Si ses prises de position le rapprochent d’une certaine Marine Le Pen, Nigel Farage récuse toute proximité avec le Front National, laissant au British National Party l’exclusivité d’un tel rapprochement. Se défendant de tout racisme, le leader de l’UKIP voit une seconde raison de se méfier du parti de Marine Le Pen : « Elle a un programme politique d’extrême gauche ! », déclare-t-il lors d’un entretien accordé au Figaro. « Chez Marine Le Pen, il y a du nationalisme, mais aussi beaucoup de socialisme… ». Ce libéral, qui se voit plus proche, en France, du souverainiste Nicolas Dupont-Aignan, a d’ailleurs refusé de rejoindre le groupe parlementaire européen auquel appartient le Front National. Pourtant, Farage, qui a récemment déclenché un tollé en déclarant vouloir abroger la loi anti-discrimination, a dû faire face à des accusations de racisme à l’encontre des membres de son parti, dont certains ont gravement dérapé. Des manifestations s’organisent à l’approche du scrutin du 7 mai, obligeant le leader de l’UKIP à multiplier les déclarations rassurantes et à réfuter toute appartenance à un quelconque extrémisme.
Un rôle d’arbitre
Si le score qu’obtiendra le parti de Nigel Farage à l’issue des prochaines élections fait l’objet de nombreuses spéculations, le mode de scrutin uninominal à un tour ne lui permettra d’obtenir que quelques sièges sur les 650 à pourvoir. Une dizaine tout au plus, selon les analystes politiques . Nigel Farage, qui se présente en personne dans le district sud de Thanet (comté du Kent), met son avenir de leader de l’UKIP dans la balance : s’il ne remporte pas le siège de député, il quittera la présidence du parti, annonce-t-il dans son livre qui vient de paraitre . Sa victoire semble pourtant assurée, et les sondages le placent devant le candidat du Labour.
Pour l’heure, la stratégie de l’UKIP, qui n’a ni les moyens, ni les ambitions de gouverner, s’oriente vers une vampirisation du débat public, obligeant les autres partis à axer leurs thèmes autour de l’Europe et de l’immigration.

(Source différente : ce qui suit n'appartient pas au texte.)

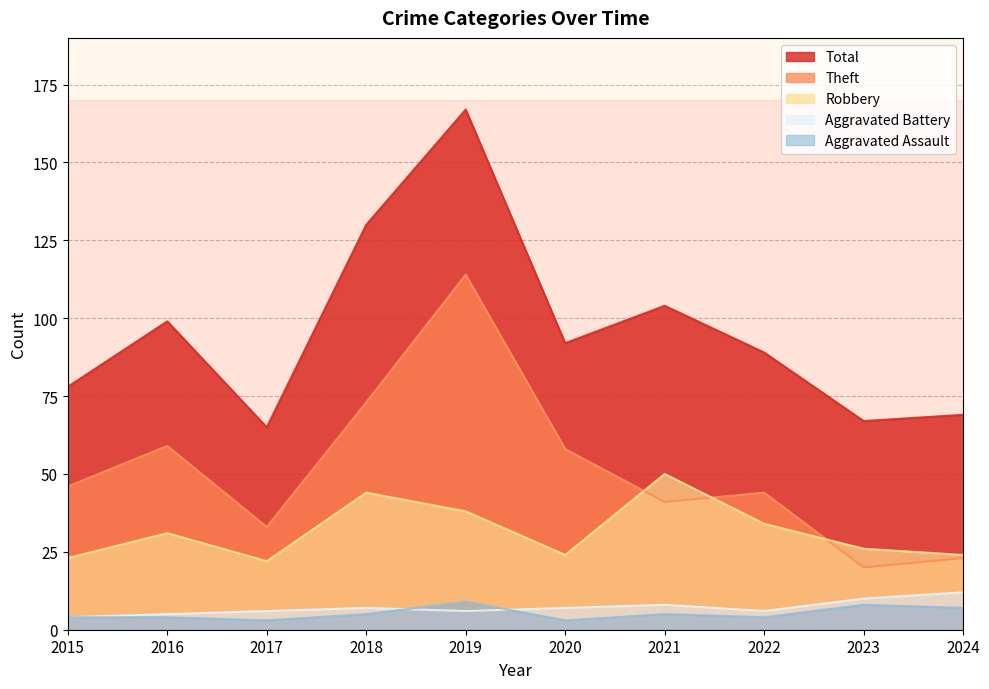

At which category does Total reach its first local valley?

2017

Avec un certain succès, puisque le premier ministre David Cameron a dévoilé un projet visant à mettre sous condition les prestations sociales attribuées aux étrangers, et a annoncé la tenue d’un referendum sur le maintien du Royaume-Uni au sein de l’Union européenne, qui devrait être organisé d’ici à la fin de 2017. Preuve que la pression exercée par l’UKIP fonctionne à plein sur le parti conservateur.
Nigel Farage qui, en 2010, a réchappé au crash de son avion, avait déclaré : « Je crains fort que cela ne vous apporte la preuve que je suis immortel ! ». Immortel, peut-être pas, mais promis en tout cas à un bel avenir sur la scène politique britannique.